* **Work to complete**:
[a] In the essay on device notifications, which household appliance pinged the writer to say the clothes were dry?
[b] Carry on the essay about device notifications from its last sentence.

* **Supplied text**:

*** Begin section ***

It was the day that my new dryer pinged me to let me know the clothes were dry that I realized the notifications thing had gotten out of hand.
Don’t get me wrong. I love notifications, at least, the way they were meant to be. And the dryer notification turned out to be useful since I have a regular laundry role in my household. Thank God, though, that our new refrigerator, stove and microwave did not follow suit.
If you give them free rein, the notifications on your phone, tablet, Mac, PC and other electronic devices from email, texts, calendars, social media, content providers, newsletters, apps and operating systems, to name a few sources, will keep you up half the night, render you mute with bewildering noises, invade your screen space when you’re trying to do something else, confuse you with duplicate or even contradictory messages — in short, they will quickly become your taskmaster. Especially if you are like me and your OCD tendencies make you feel you must look at every single notification.
On most devices, notification cards can appear in two locations. The fact that Apple has both badges and alerts makes configuring everything that much harder. For me, the salient difference is that alerts are persistent. But why not just call them all alerts?

*** End section ***

* **Information**:
*** Begin section ***

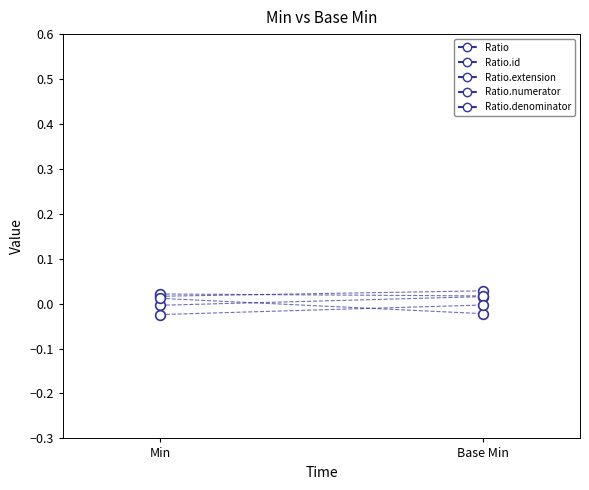

What is the label of the 1st point from the left?

Min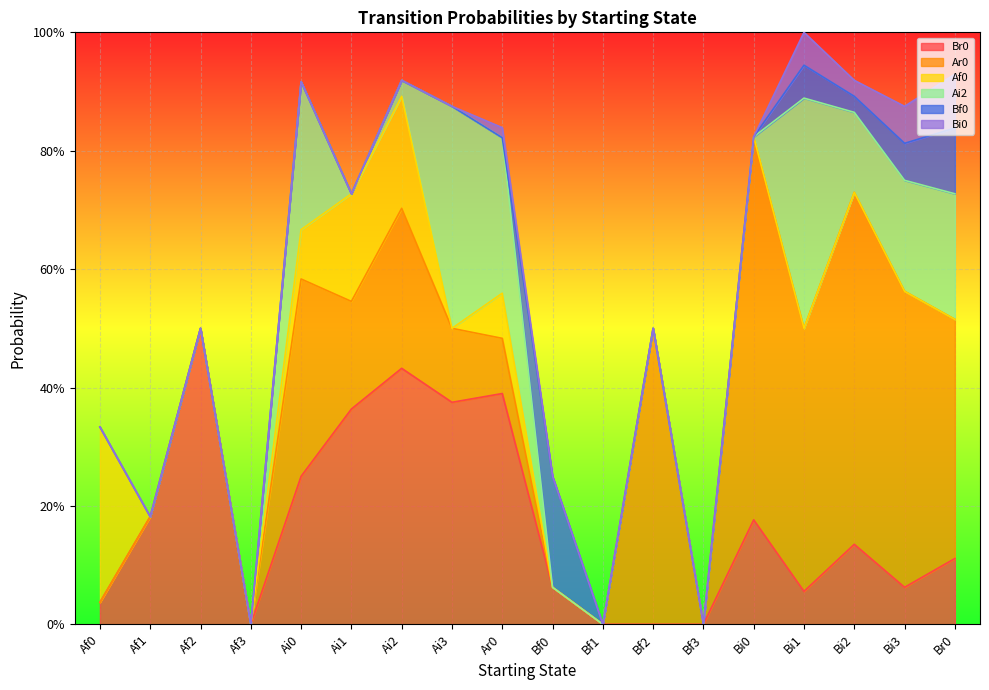

What is the sum of all Bi0 values?

0.3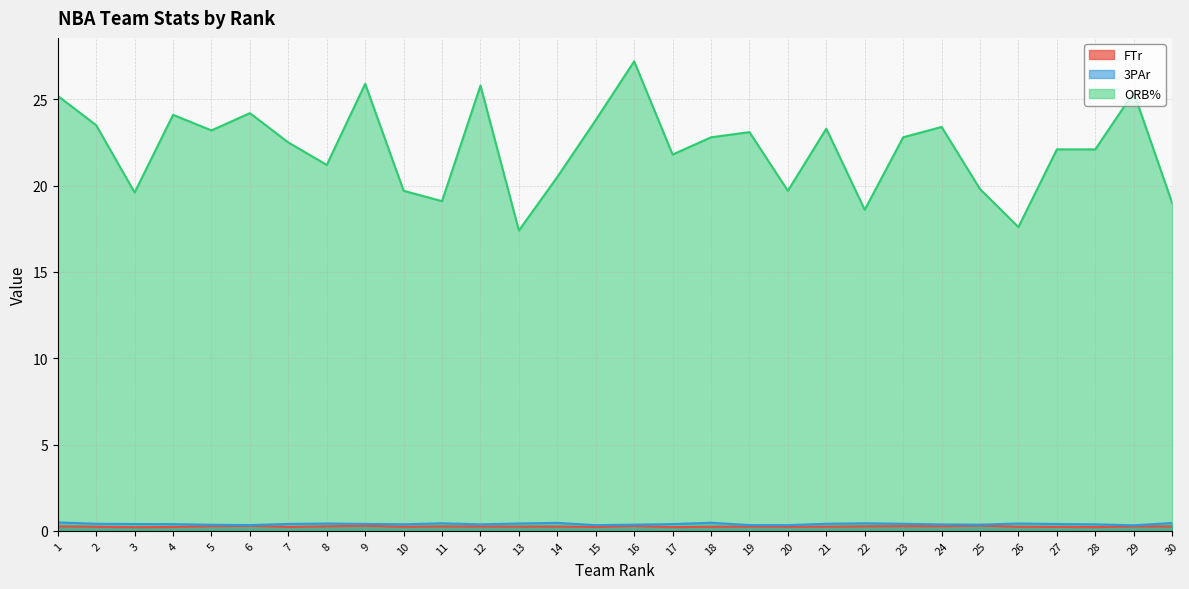

How many series are shown in this chart?

3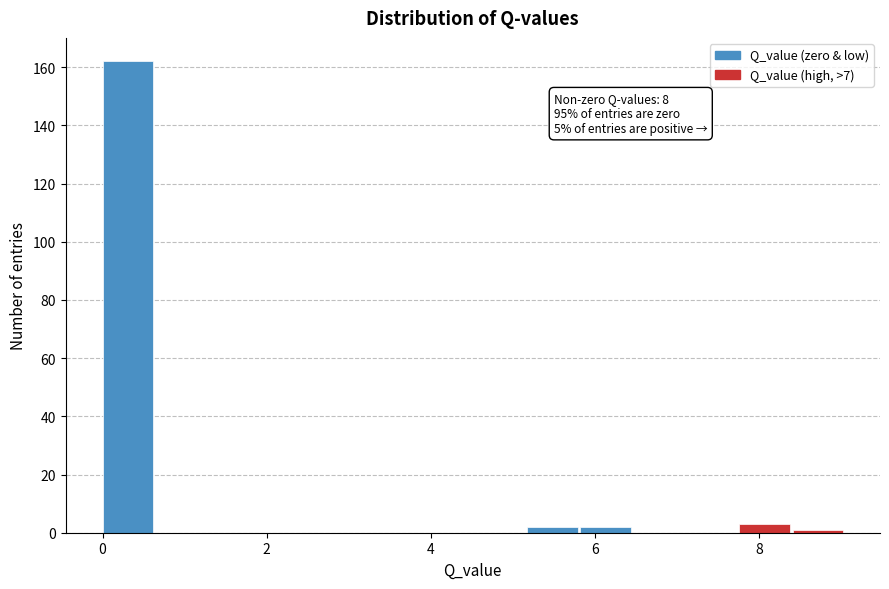

Around what value on the x-axis is the tallest bar? Give the approximate position of its centre, as read against the axis.

0.4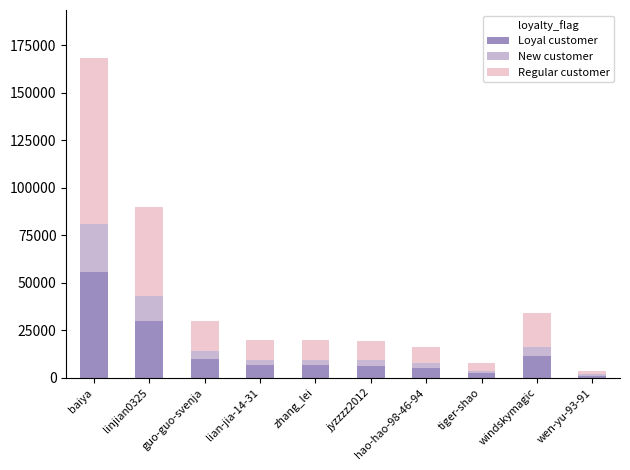

What are all the series names shown in the legend?

Loyal customer, New customer, Regular customer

*** End section ***

* **Numbered responses**:
[a] The writer's new dryer.

[b]
How many times does a text message in a new conversation chirp to let you know it’s sitting there unread? Two times? Three times? It’s a notification multiplier.
The most blatant example of notifications gone crazy pertains to package delivery. When I order from Amazon, I get Amazon’s website notifications, its app notifications, USPS notifications, UPS notifications and FedEx notifications. What’s more, I am signed up for email and text notifications as well as multiple types of notifications for delivery status, such as “out for delivery,” “you have a package coming tomorrow” and “package delivered.” Amazon echoes some of the shipper messages, so for a single package delivery, I might get upwards of 15 notifications, from order to delivery.
It’s not that I want this many notifications about a box in the mail. It’s that I’ve yet to work out a way to cut back on the overload without entirely doing away with the notifications. Amazon and UPS, for example, give me different types of notifications. And I care a lot more about some packages than others. Basically, it’s a mess. How do you decide whose notifications to keep once you’ve experienced a flat-out contradiction? It’s happened to me more than once. One time, UPS alerted me that it wouldn’t be able to deliver a package until the next day, but Amazon was telling me that the package had been delivered. Surprisingly, it was Amazon that was correct.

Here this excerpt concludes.